The Small Business Administration along with Dun and Bradstreet have been working together to give out information to entrepreneurs in regards to opening up a business. The biggest credit bureau in the world is Dun and Bradstreet. They receive information on businesses all around the world. Dun and Bradstreet and the Small Business Administration have released information to help people learn how to build business credit properly. If a business owner wants a chance to take out a loan for their company, than they are going to have to build business credit.
You have to have the trust of your suppliers that they will get paid when you are provided with certain services if you plan to be in business. If you are waiting on customers to pay you, it is very possible that you may not always have cash on hand to make payments. This is why you need corporate credit.
Because you will have to purchase a DLP Bulbs light each and every couple of years, it might be helpful to know the numerous components of the actual light, what they do, and if you're able to replace all of them.

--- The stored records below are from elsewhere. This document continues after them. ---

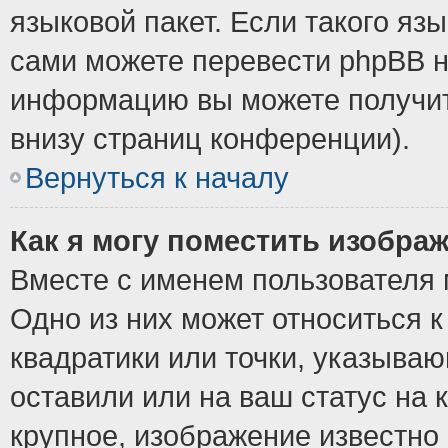
языковой пакет. Если такого язы
сами можете перевести phpBB н
информацию вы можете получит
внизу страниц конференции).
Вернуться к началу
Как я могу поместить изобра
Вместе с именем пользователя 
Одно из них может относиться к
квадратики или точки, указыва
оставили или на ваш статус на
крупное, изображение известно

When it comes to technical breakthroughs there aren't many things that are more popular than televisions and digital projectors. Actually, statistical info implies that the typical United states grownup watches over 3 hours associated with television each and every day, which close to 100 percent of United states families possess at least one Television set. While this information might seem alarming, a fast review your own situation will likely uncover an identical trend.
Because your monetary health involves the quality of your credit rating, it is important you realize what it is, how it operates and ways to credit score improving this with time. When you apply for a mortgage, lenders try to find out what your own risk level is actually.